## Task brief:
The pictures in the data below are to be omitted; all else must be duplicated exactly.

* * * * * * * * *

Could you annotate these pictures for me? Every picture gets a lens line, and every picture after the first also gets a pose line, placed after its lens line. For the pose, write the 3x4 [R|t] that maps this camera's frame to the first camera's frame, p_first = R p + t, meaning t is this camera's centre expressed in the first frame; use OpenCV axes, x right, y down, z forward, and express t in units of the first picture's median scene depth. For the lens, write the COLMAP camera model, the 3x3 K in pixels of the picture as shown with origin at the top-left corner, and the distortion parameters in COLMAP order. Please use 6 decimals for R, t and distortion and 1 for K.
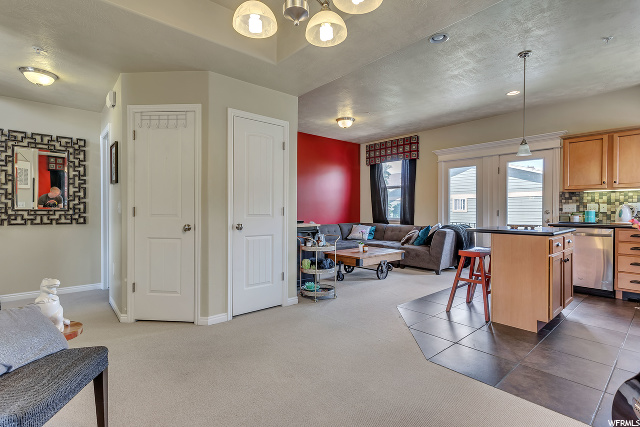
lens RADIAL K [[302.1, 0, 318.7], [0, 302.1, 211.5], [0, 0, 1]] dist [-0.000180, 0.000062]
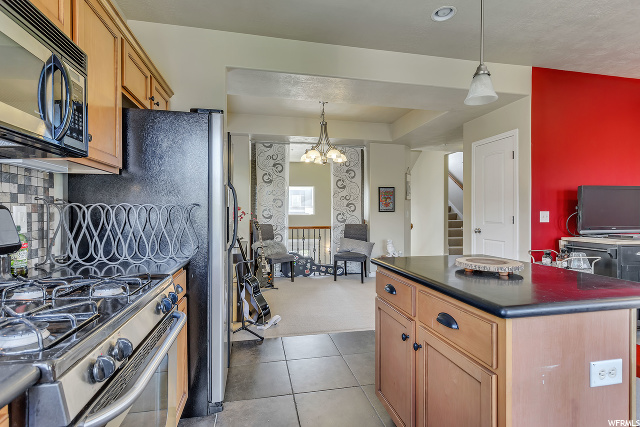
lens RADIAL K [[302.1, 0, 319.3], [0, 302.1, 211.4], [0, 0, 1]] dist [-0.000180, 0.000062]
pose [[-0.483562, -0.001668, -0.875308, 0.867385], [-0.012059, 0.999916, 0.004756, -0.022286], [0.875227, 0.012856, -0.483542, 0.745316]]
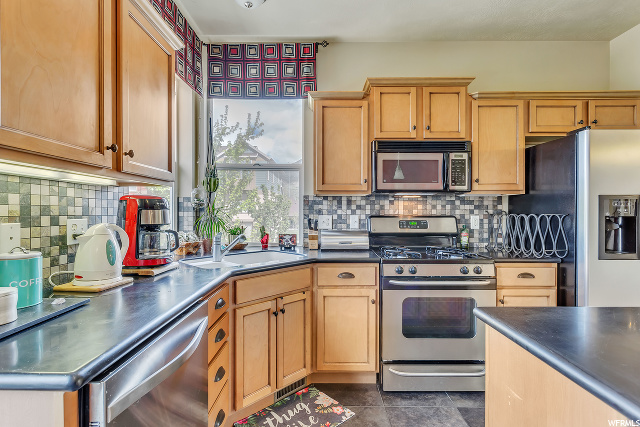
lens RADIAL K [[302.1, 0, 319.3], [0, 302.1, 212.6], [0, 0, 1]] dist [-0.000180, 0.000062]
pose [[-0.750592, 0.000041, 0.660765, 0.573690], [0.005368, 0.999967, 0.006035, -0.034458], [-0.660744, 0.008077, -0.750568, 1.017501]]
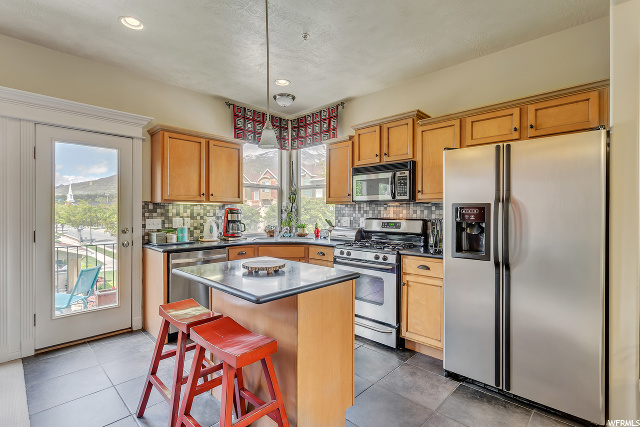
lens RADIAL K [[302.1, 0, 318.6], [0, 302.1, 212.8], [0, 0, 1]] dist [-0.000180, 0.000062]
pose [[-0.090164, -0.001553, 0.995926, 0.055004], [0.004243, 0.999989, 0.001944, -0.041061], [-0.995918, 0.004401, -0.090156, 0.705137]]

* * * * * * * * *

## Reply to the task:
Could you annotate these pictures for me? Every picture gets a lens line, and every picture after the first also gets a pose line, placed after its lens line. For the pose, write the 3x4 [R|t] that maps this camera's frame to the first camera's frame, p_first = R p + t, meaning t is this camera's centre expressed in the first frame; use OpenCV axes, x right, y down, z forward, and express t in units of the first picture's median scene depth. For the lens, write the COLMAP camera model, the 3x3 K in pixels of the picture as shown with origin at the top-left corner, and the distortion parameters in COLMAP order. Please use 6 decimals for R, t and distortion and 1 for K.
lens RADIAL K [[302.1, 0, 318.7], [0, 302.1, 211.5], [0, 0, 1]] dist [-0.000180, 0.000062]
lens RADIAL K [[302.1, 0, 319.3], [0, 302.1, 211.4], [0, 0, 1]] dist [-0.000180, 0.000062]
pose [[-0.483562, -0.001668, -0.875308, 0.867385], [-0.012059, 0.999916, 0.004756, -0.022286], [0.875227, 0.012856, -0.483542, 0.745316]]
lens RADIAL K [[302.1, 0, 319.3], [0, 302.1, 212.6], [0, 0, 1]] dist [-0.000180, 0.000062]
pose [[-0.750592, 0.000041, 0.660765, 0.573690], [0.005368, 0.999967, 0.006035, -0.034458], [-0.660744, 0.008077, -0.750568, 1.017501]]
lens RADIAL K [[302.1, 0, 318.6], [0, 302.1, 212.8], [0, 0, 1]] dist [-0.000180, 0.000062]
pose [[-0.090164, -0.001553, 0.995926, 0.055004], [0.004243, 0.999989, 0.001944, -0.041061], [-0.995918, 0.004401, -0.090156, 0.705137]]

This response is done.